▶ **DOCUMENT SECTION**
Content starts

Down the Rabbit Hole

A quick recap of where Kansas stands right now: Expenses exceed revenues by $800 million. Much of that is being closed by transfers from highway funds and other sources. But those stopgap measures, unsustainable as they are, still leave a $406 million gap yet to close.

This past week, the Kansas Legislature has struggled and whined and thrown plans against the wall. The Senate tax committee has been spinning in place for weeks. A few days ago, the House tax committee finally managed to pass a plan out to the House floor, a plan that raised sales tax and reduced exemptions, but did not repeal any of the infamous tax cuts that got us here in the first place.

In Topeka today, that plan failed. (Read about it at the Topeka CJ) It couldn't even pass a voice vote on the House floor.

Why?

Simply put, because it proposed raising taxes on all Kansans so that the few "job creators" could retain their tax cut gift from Governor Brownback.

In our budget forum last week, Annie McKay of the Kansas Center for Economic Growth noted that the nine "no income tax" states have higher per capita property and/or sales tax than Kansas does. (Watch it here) This is not about lowering taxes, and never has been. It is about lowering income tax because that preferentially favors the people at the top end of the income scale.

To be clear: Kansas cannot function without tax. But it can do so without income tax, if sales taxes are high enough.

Content ends

▶ **WORK INSTRUCTION 1**
Answer these about the piece on the Kansas budget:
(a) By how much do the state's expenses exceed its revenues?
(b) Which tax did the House tax committee's plan raise?
(c) How many "no income tax" states did Annie McKay mention?
▶ **WORK INSTRUCTION 2**
Carry the piece on the Kansas budget forward from its final sentence.
The listing that comes next is separate material from the piece on the Kansas budget.

▶ **DATA SUPPLIED**

Content starts

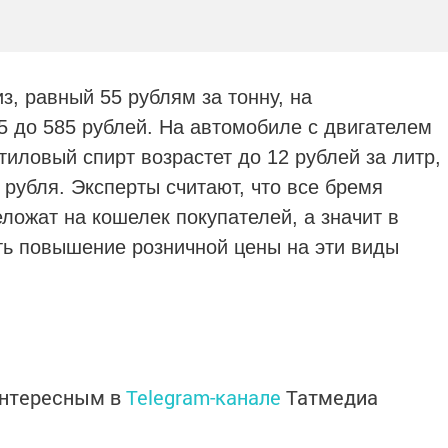
з, равный 55 рублям за тонну, на
5 до 585 рублей. На автомобиле с двигателем
этиловый спирт возрастет до 12 рублей за литр,
 рубля. Эксперты считают, что все бремя
ложат на кошелек покупателей, а значит в
ь повышение розничной цены на эти виды
интересным в
Telegram-канале
Татмедиа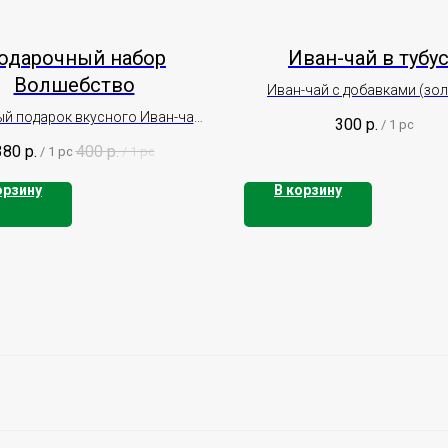
одарочный набор
Иван-чай в тубу
Волшебство
Иван-чай с добавками (зо
корень, саган-дали), вес (50 гр.,
й подарок вкусного Иван-чая
300
р.
/
1 pc
200гр.)
ми, Саган-Дали и Витаминным
380
р.
400
р.
/
1 pc
/
1 pc
леденцом
орзину
В корзину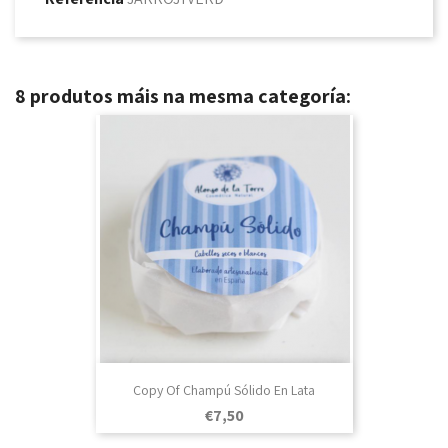
8 produtos máis na mesma categoría:
Copy Of Champú Sólido En Lata
Prezo
€7,50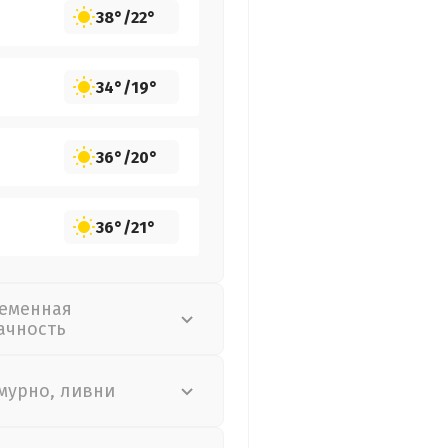
38°
/
22°
34°
/
19°
36°
/
20°
36°
/
21°
еменная
ачность
мурно, ливни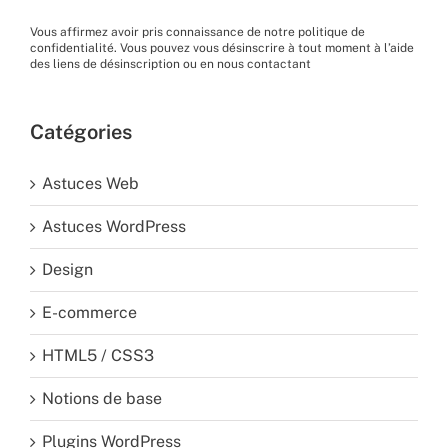
Vous affirmez avoir pris connaissance de
notre politique de
confidentialité
. Vous pouvez vous désinscrire à tout moment à l’aide
des liens de désinscription ou en nous
contactant
Catégories
Astuces Web
Astuces WordPress
Design
E-commerce
HTML5 / CSS3
Notions de base
Plugins WordPress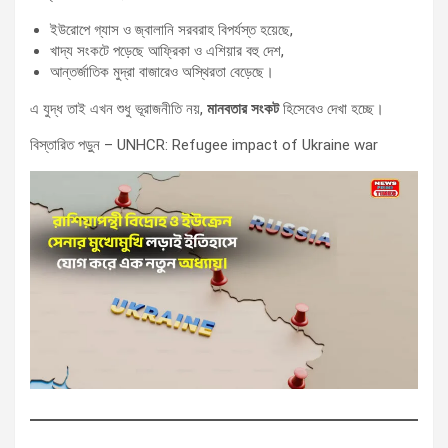
ইউরোপে গ্যাস ও জ্বালানি সরবরাহ বিপর্যস্ত হয়েছে,
খাদ্য সংকটে পড়েছে আফ্রিকা ও এশিয়ার বহু দেশ,
আন্তর্জাতিক মুদ্রা বাজারেও অস্থিরতা বেড়েছে।
এ যুদ্ধ তাই এখন শুধু ভূরাজনীতি নয়,
মানবতার সংকট
হিসেবেও দেখা হচ্ছে।
বিস্তারিত পড়ুন – UNHCR: Refugee impact of Ukraine war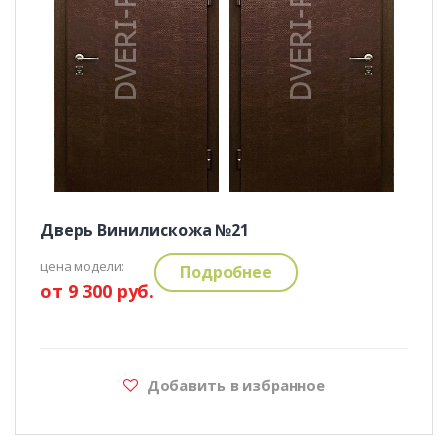
Дверь Винилискожа №21
цена модели:
Подробнее
от 9 300 руб.
Добавить в избранное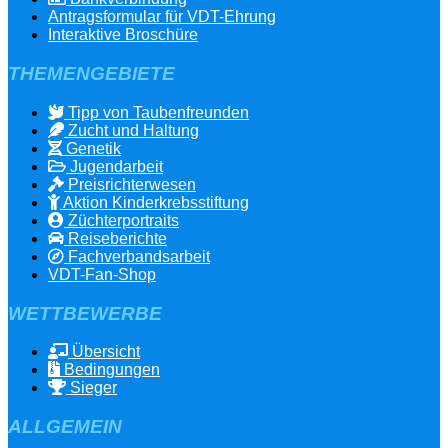
Antragsformular für VDT-Ehrung
Interaktive Broschüre
THEMENGEBIETE
Tipp von Taubenfreunden
Zucht und Haltung
Genetik
Jugendarbeit
Preisrichterwesen
Aktion Kinderkrebsstiftung
Züchterportraits
Reiseberichte
Fachverbandsarbeit
VDT-Fan-Shop
WETTBEWERBE
Übersicht
Bedingungen
Sieger
ALLGEMEIN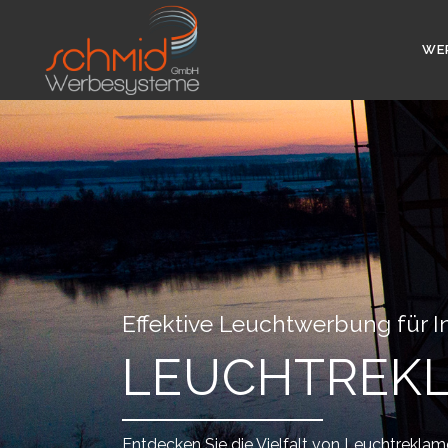
WE
Effektive Leuchtwerbung für 
LEUCHTREK
Entdecken Sie die Vielfalt von Leuchtreklam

Content ends

▶ **RESULT 1**
(a) $800 million
(b) Sales tax
(c) Nine

▶ **RESULT 2**
And yet, it would appear that a collection of strange bedfellows have gathered to stop that. Progressives oppose the sales tax increase as regressive, even if food is kept separate. Moderates oppose the unbalanced fiscal platform that punishes one Kansan to the benefit of another. But these two groups have not, of late, constituted enough votes to block the extreme agenda pushed by Brownback and his allies.

However, their opposition has been joined by the farthest of the far-right, the legislators so far to the extreme that they cannot support any tax increase, much less one that is not offset by steep spending cuts.

These extremists are mired in an ideological whirlpool from which they cannot escape. They've signed no-tax pledges and zero-government promises that cannot be kept. They have proposed solutions that are one-time answers that cannot be brought to bear again. They are making risky debt choices and job growth gambles that have not paid off. They are stuck between reality and their own myopia.

This is uncharted territory. But it is not unpredictable.

What are the likely results of no viable tax plan? Spending cuts. Or rather, further spending cuts. Either the Legislature—or the Governor if they fail to do their duty—will have to cut spending further. Kansans will have to make do with less. Block grant education funding promises will be broken (already $30 million is being removed), resulting in less opportunity for Kansas children. Hospitals will close for lack of funding, trained staff, or support, leaving rural and poor Kansans less healthy. Courts will furlough staff, leaving Kansans less safe and without recourse. Roads will go unfixed, bridges will tremble.

This should be unacceptable.

The extremists in the Kansas Legislature must wake up and do right by ALL Kansans, not just the ones lining their election pockets. Don't tax regular Kansans more. Restore the revenue that was lost in the tax cuts of 2012.